Nella politica internazionale, i piccoli protagonisti – sia paesi “minori” o entità non statali – hanno acquisito nuove opportunità di interferire, dirottare e ostacolare gli sforzi delle grandi potenze. Questi importanti ed eterogenei piccoli protagonisti hanno alcune cose in comune: il fatto che non necessitano più di grandi dimensioni, di ampio raggio d’azione e di una storia e tradizione per lasciare il segno. Rappresentano l’ascesa di un nuovo tipo di potere – un “micropotere” – che in passato aveva poche possibilità di successo. L’ascesa dei micropoteri e la capacità di sfidare i grandi è un fattore importante della nostra epoca. La decadenza del potere non implica l’estinzione dei grandi protagonisti (governi, eserciti, università, multinazionali), le loro azioni avranno ancora un peso notevole, ma più difficile da gestire.

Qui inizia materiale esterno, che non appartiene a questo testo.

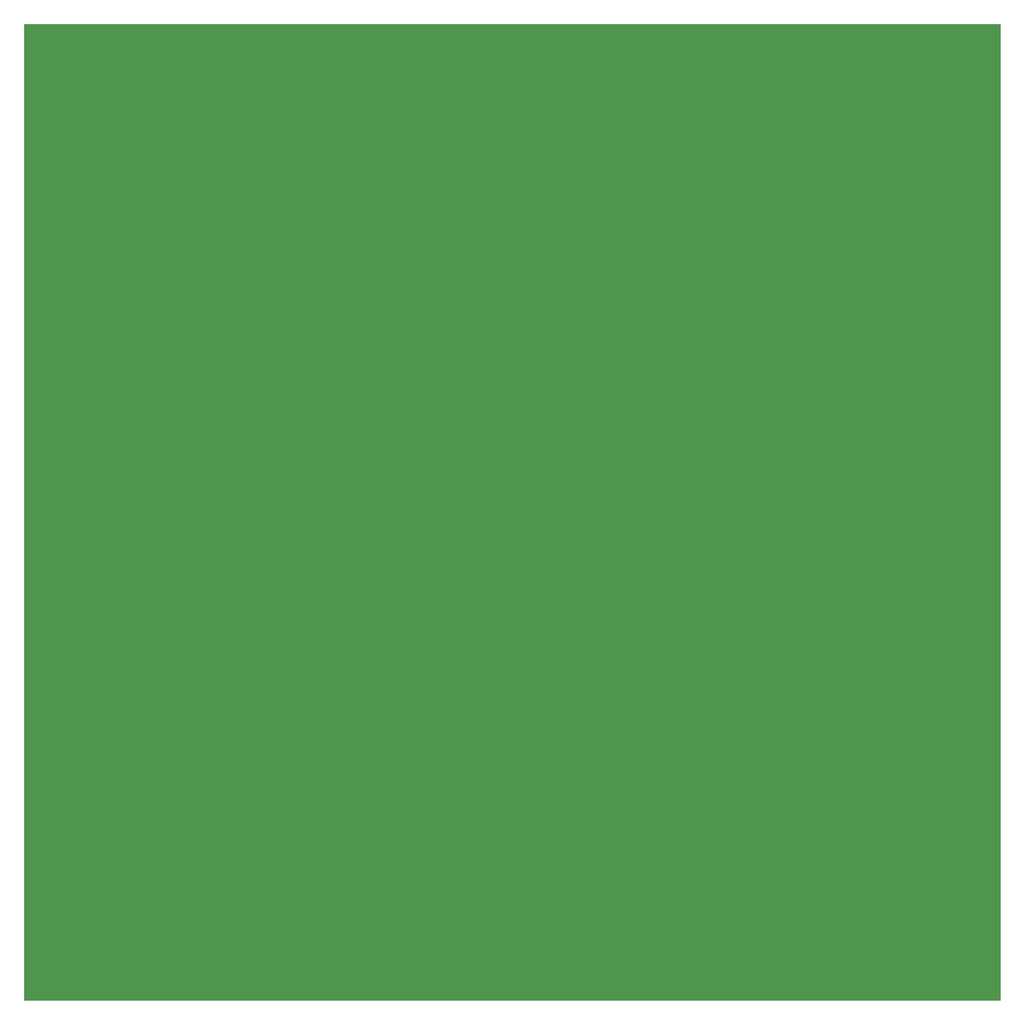
<source format=gbr>
G04 #@! TF.FileFunction,Copper,L2,Bot,Signal*
%FSLAX46Y46*%
G04 Gerber Fmt 4.6, Leading zero omitted, Abs format (unit mm)*
G04 Created by KiCad (PCBNEW 4.0.7) date 07/09/18 10:00:53*
%MOMM*%
%LPD*%
G01*
G04 APERTURE LIST*
%ADD10C,0.100000*%
%ADD11C,0.026000*%
G04 APERTURE END LIST*
D10*
D11*
G36*
X99562000Y-99562000D02*
X438000Y-99562000D01*
X438000Y-438000D01*
X99562000Y-438000D01*
X99562000Y-99562000D01*
X99562000Y-99562000D01*
G37*
X99562000Y-99562000D02*
X438000Y-99562000D01*
X438000Y-438000D01*
X99562000Y-438000D01*
X99562000Y-99562000D01*
M02*

</source>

Moises prende di mira due stereotipi sul potere: uno è la fissazione che Internet possa spiegare tutti i mutamenti avvenuti, soprattutto nella politica e negli affari; l’altro è l’ossessione per il cambio della guardia nella geopolitica: il declino di alcune nazioni (esempio gli USA) e l’ascesa di altre (soprattutto la Cina), vengono presentati come la principale tendenza che trasformerà il mondo come lo conosciamo. Il deterioramento di certe forme di potere non è causata specificamente dalle nuove tecnologie. Internet e gli altri strumenti stanno indubbiamente trasformando la politica, l’attivismo, l’economia e, come è ovvio, il potere. Troppo spesso il ruolo della rete viene frainteso o ingigantito, ma questi strumenti per avere un impatto significativo necessitano di utilizzatori, che a loro volta hanno bisogno di scopi, direzioni e motivazioni.
Il ridimensionamento e la trasformazione del potere come l’abbiamo conosciuto cosa sta provocando? Instabilità e disordine? E se questo caos presuppone ordine e logica?